Fortress

“That was a different armored cavalry regiment,” Kelly said, lifting himself by his left shoulder and feet so that he could hitch up his trousers. The Volvo had leather upholstery, and he was sweating enough to stick slightly to the seat cushion. “Close, but no cigar. These guys – ” They were coming to another checkpoint, and this time the gates were shut. The fencing gleamed in the headlights as the car paused for a soldier with a small flashlight to check Doug’s ID. The earth raked smooth around the postholes had a raw, unweathered look.

“These guys are a public relations unit,” Kelly said, trying to control his voice the way he would clean a bad signal on tape – trimming out everything but what communicated data, as if there were no such things as static, bleed-over, or fear. “The President needs troops for a parade, visiting brass wants to review something – you know the drill – the Twelfth takes care of it. Nicely painted tanks and APCs, troops in strack uniforms – you know. They even paint the roadwheels of the tanks. Rots the rubber, but it sho’ do look black from the reviewing stands.”

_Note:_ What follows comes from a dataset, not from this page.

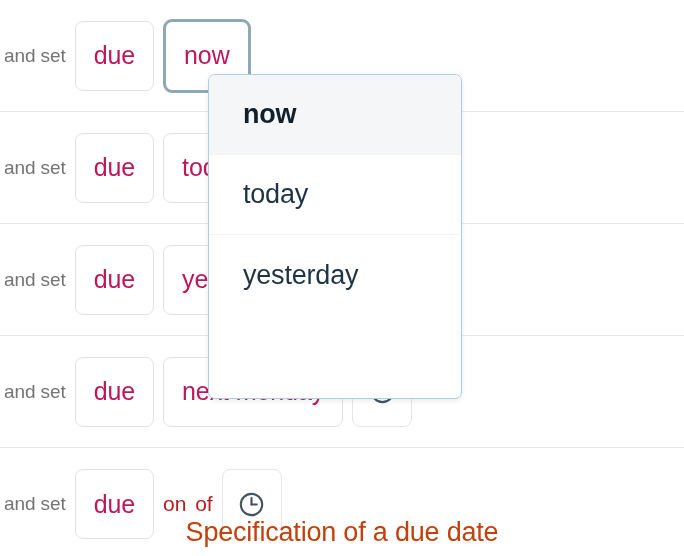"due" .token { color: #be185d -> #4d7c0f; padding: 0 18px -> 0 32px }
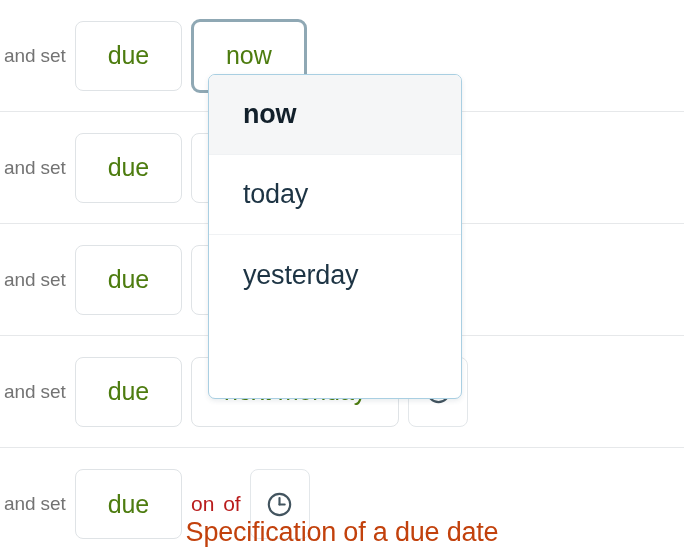"on" .joiner { color: #b91c1c -> #1d4ed8; font-size: 21px -> 25px; margin-left: none -> 40px }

“You may pass, sir,” said the guard, and as the gate opened he saluted.

There was a second chain link barrier twelve feet within the first, with its gate inset further to permit a car to stand between the checkpoints while both gates were closed. The inner fencing was covered with taupe fiberglass panels, translucent and sufficient protection against anyone trying to observe the compound from ground level. The soldiers manning the inner guard post wore fatigues and carried automatic rifles with a degree of assurance very different from that of the Twelfth Cav guards with pistols in patent leather holsters.

The man who examined the credentials this time stooped to look at all three occupants of the car. He wore neither a unit patch nor rank insignia, but there were chevrons and rockers in his eyes when he met Kelly’s.

There but for the grace of God, the veteran thought, if his gift for languages was really a manifestation of grace rather than a curse. Being able to process intercept data in real time had put Tom Kelly farther up the sharp end than he ever would have gone if he knew only how to sight a cal fifty and handle twenty-ounce blocks of plastique. He’d spent a lot of years in places where discipline was something you had yourself because there was nobody around to impose it on you.

When the people who thought in hierarchies realized that Platoon Sergeant Thomas J. Kelly was both willing and able to make a major policy decision for the United States government, it made him very frightening.

“Christ, I’m scared,” Kelly said with a lilt and a bright smile to make a joke of it as the guard stepped away.

The woman in the back seat smiled with the precision of a gunlock. “I’ve read your file, Mr. Kelly,” she said as the gate squealed open. “If I had any doubt about the purpose of this exercise, I promise I wouldn’t be the person nearest by when you learned the truth.”

Doug glanced up at the rearview mirror again as he drove forward, his expression unreadable.

Within the second enclosure were four frame buildings, a number of cars – Continentals and a Mercedes, all with opera windows – and more armed men in unmarked fatigues. Incandescent area lights were placed within the fencing on temporary poles, throwing hard shadows and displaying every flaw in the peeling, mustard-colored paint on the buildings. They had probably been constructed during the Second World War as temporary barracks, and had survived simply because military bureaucracy misfiled a great deal more than it discarded.

Well, Kelly had once been very glad for a case of Sten guns hidden against need, decades before, in a warehouse in Horns. It wasn’t the sort of waste that bothered him.

Three of the buildings were two-story, but the fourth was one floor with a crawl space, like the shotgun houses built in rural areas at about the same period. It would have been a company headquarters and orderly room; now it was the prize which the troops billeted in the other three buildings were guarding.